> **Exercise aim**:
Look through the records below, and whenever a line contains "changes", copy it.

> **Data records**:
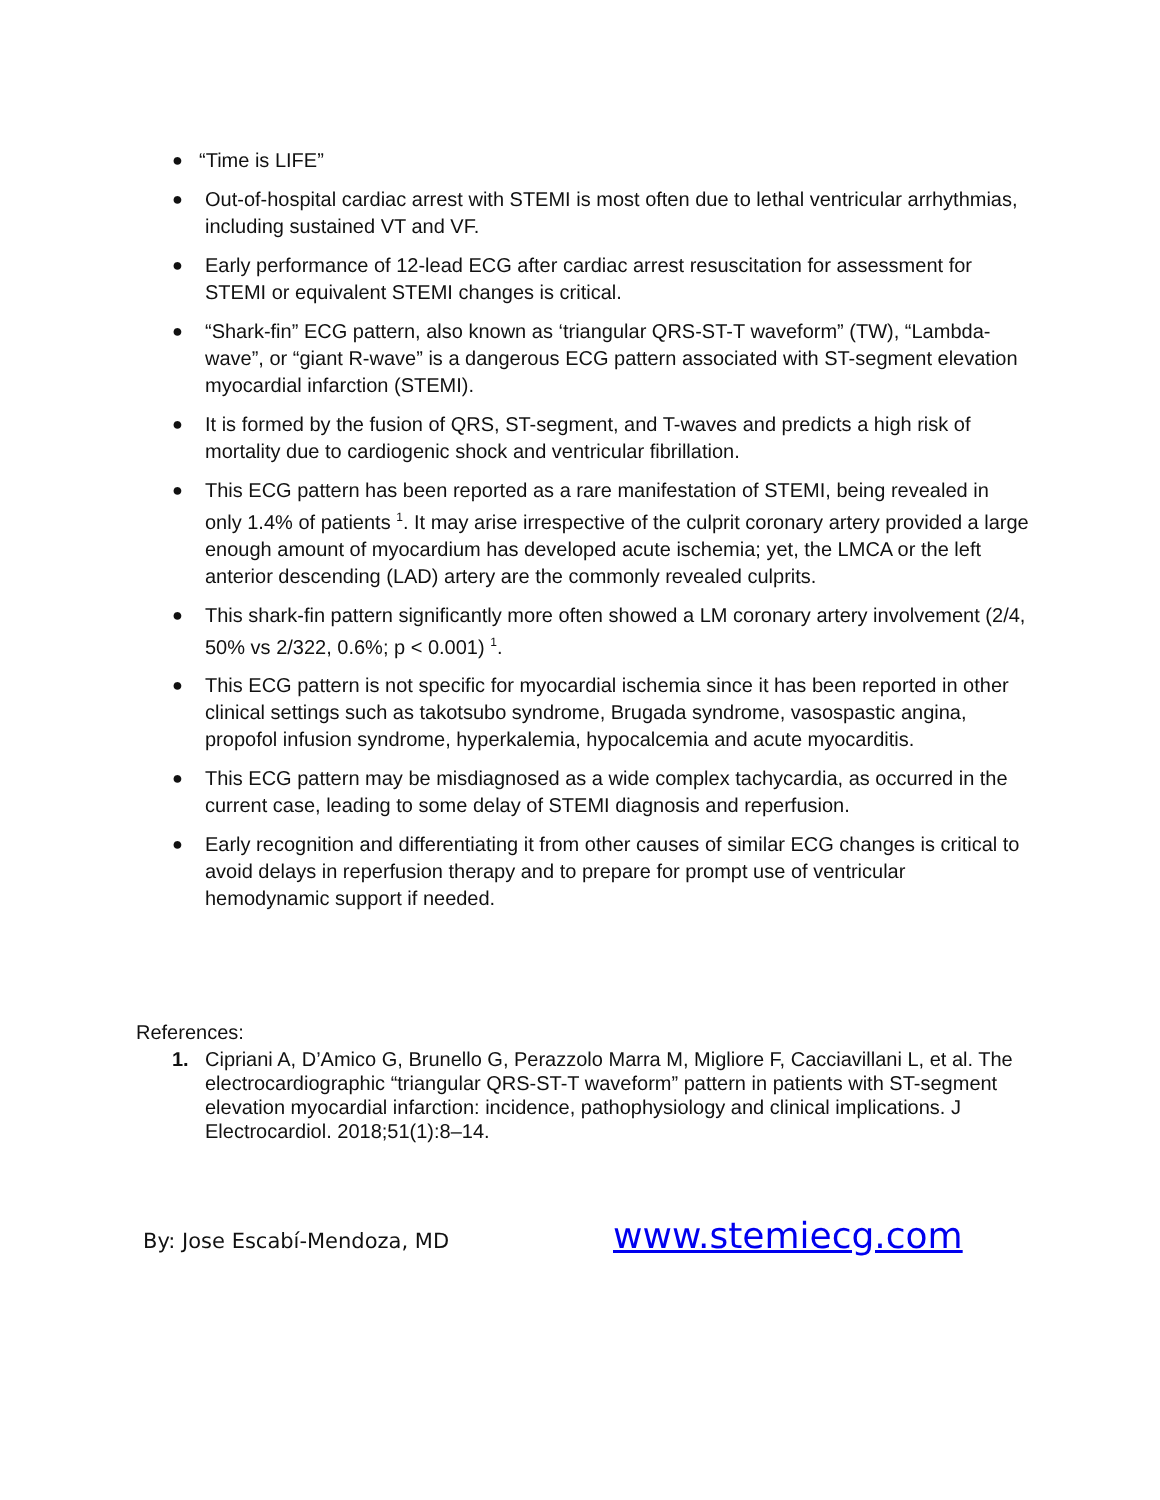● “Time is LIFE”
● Out-of-hospital cardiac arrest with STEMI is most often due to lethal ventricular arrhythmias, including sustained VT and VF.
● Early performance of 12-lead ECG after cardiac arrest resuscitation for assessment for STEMI or equivalent STEMI changes is critical.
● “Shark-fin” ECG pattern, also known as ‘triangular QRS-ST-T waveform” (TW), “Lambda-wave”, or “giant R-wave” is a dangerous ECG pattern associated with ST-segment elevation myocardial infarction (STEMI).
● It is formed by the fusion of QRS, ST-segment, and T-waves and predicts a high risk of mortality due to cardiogenic shock and ventricular fibrillation.
● This ECG pattern has been reported as a rare manifestation of STEMI, being revealed in only 1.4% of patients <sup>1</sup>. It may arise irrespective of the culprit coronary artery provided a large enough amount of myocardium has developed acute ischemia; yet, the LMCA or the left anterior descending (LAD) artery are the commonly revealed culprits.
● This shark-fin pattern significantly more often showed a LM coronary artery involvement (2/4, 50% vs 2/322, 0.6%; p < 0.001) <sup>1</sup>.
● This ECG pattern is not specific for myocardial ischemia since it has been reported in other clinical settings such as takotsubo syndrome, Brugada syndrome, vasospastic angina, propofol infusion syndrome, hyperkalemia, hypocalcemia and acute myocarditis.
● This ECG pattern may be misdiagnosed as a wide complex tachycardia, as occurred in the current case, leading to some delay of STEMI diagnosis and reperfusion.
● Early recognition and differentiating it from other causes of similar ECG changes is critical to avoid delays in reperfusion therapy and to prepare for prompt use of ventricular hemodynamic support if needed.
References:
1. Cipriani A, D’Amico G, Brunello G, Perazzolo Marra M, Migliore F, Cacciavillani L, et al. The electrocardiographic “triangular QRS-ST-T waveform” pattern in patients with ST-segment elevation myocardial infarction: incidence, pathophysiology and clinical implications. J Electrocardiol. 2018;51(1):8–14.
By: Jose Escabí-Mendoza, MD www.stemiecg.com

> **Response to this exercise**:
● Early performance of 12-lead ECG after cardiac arrest resuscitation for assessment for STEMI or equivalent STEMI changes is critical.
● Early recognition and differentiating it from other causes of similar ECG changes is critical to avoid delays in reperfusion therapy and to prepare for prompt use of ventricular hemodynamic support if needed.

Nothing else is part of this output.